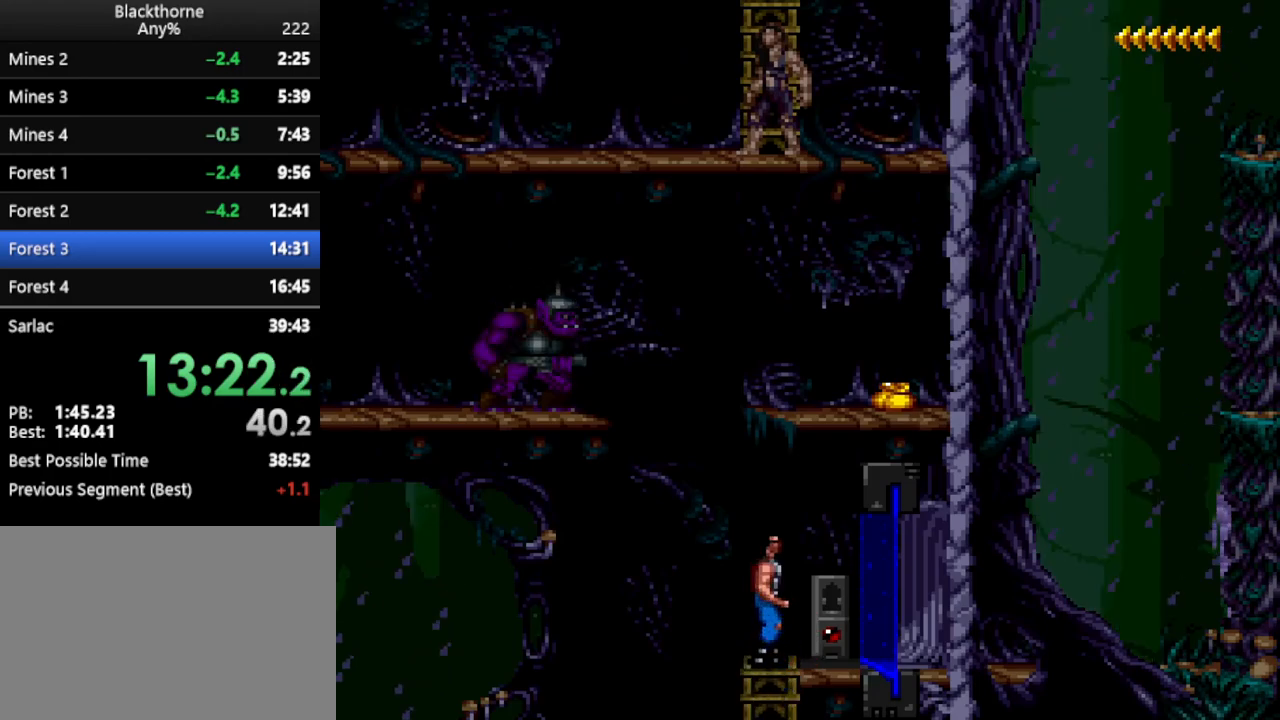
{"keys": ["w"], "events": []}
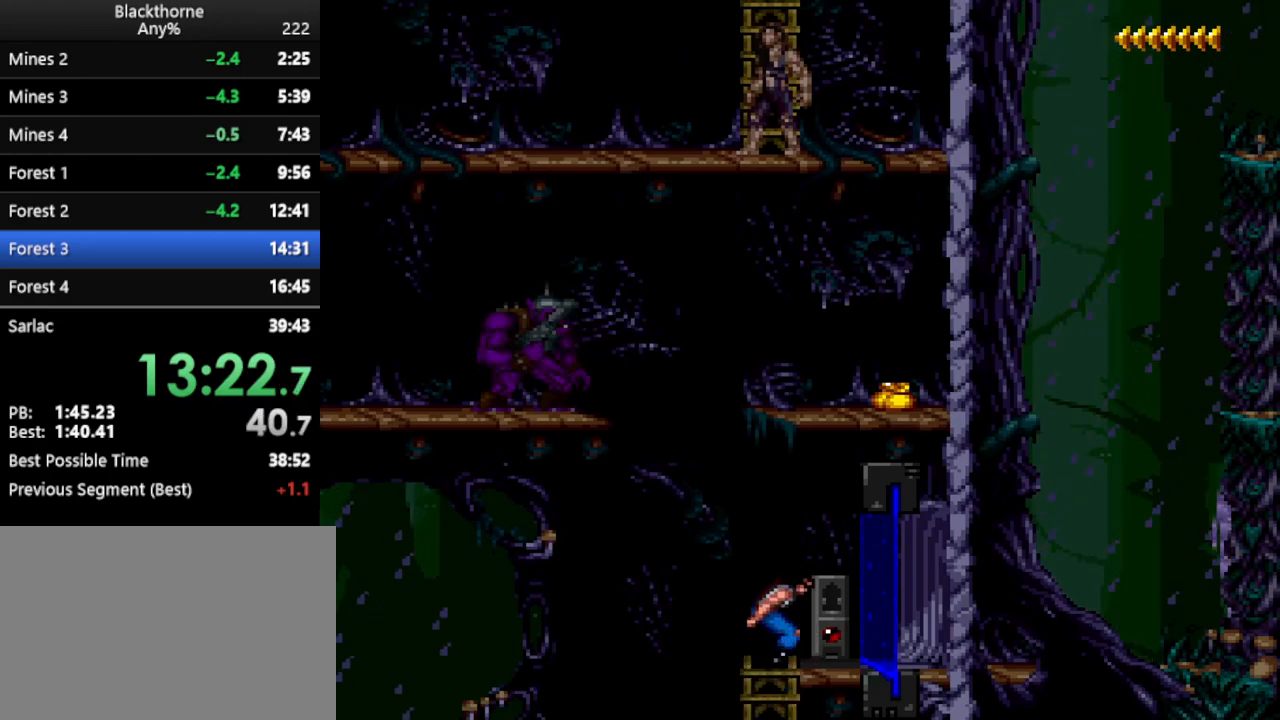
{"keys": ["num1", "w"], "events": [[433, "num1", "down"]]}
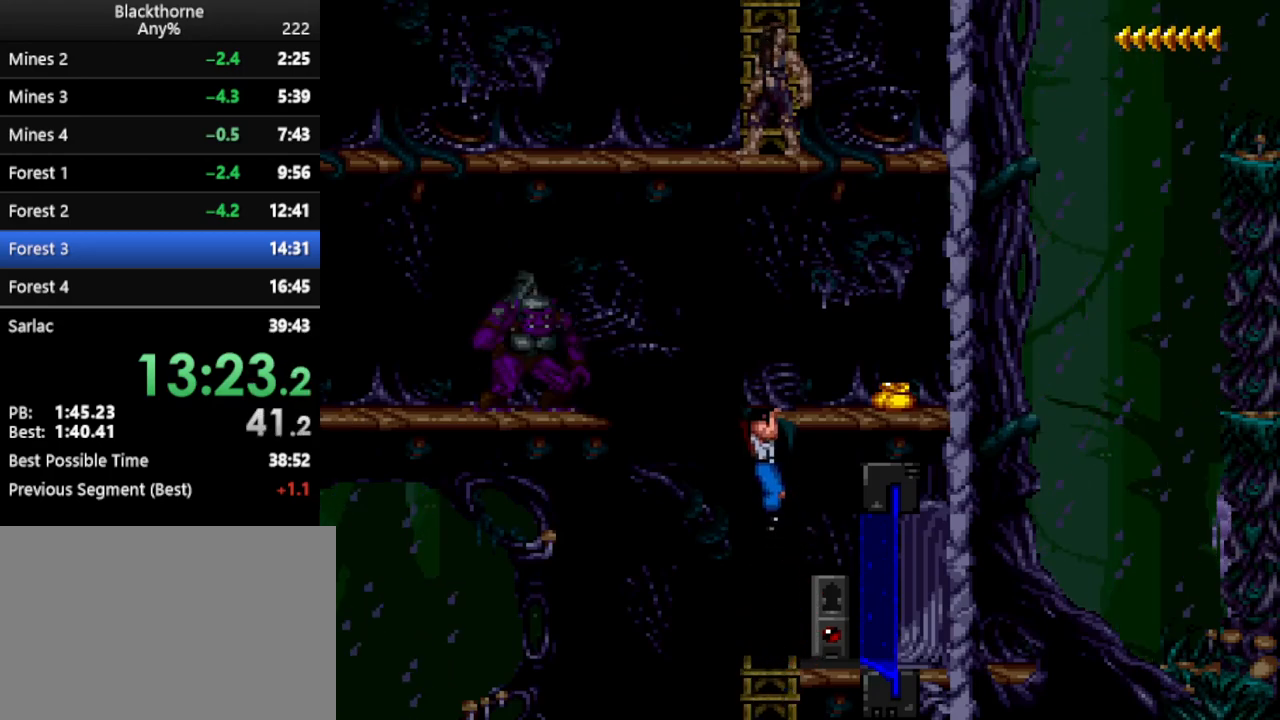
{"keys": ["num1"], "events": [[33, "w", "up"]]}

*EXERCISE BRIEF*: Return each of the lines exactly as they appear above, with no images.

*FINISHED EXERCISE*:
{"keys": ["w"], "events": []}
{"keys": ["num1", "w"], "events": [[433, "num1", "down"]]}
{"keys": ["num1"], "events": [[33, "w", "up"]]}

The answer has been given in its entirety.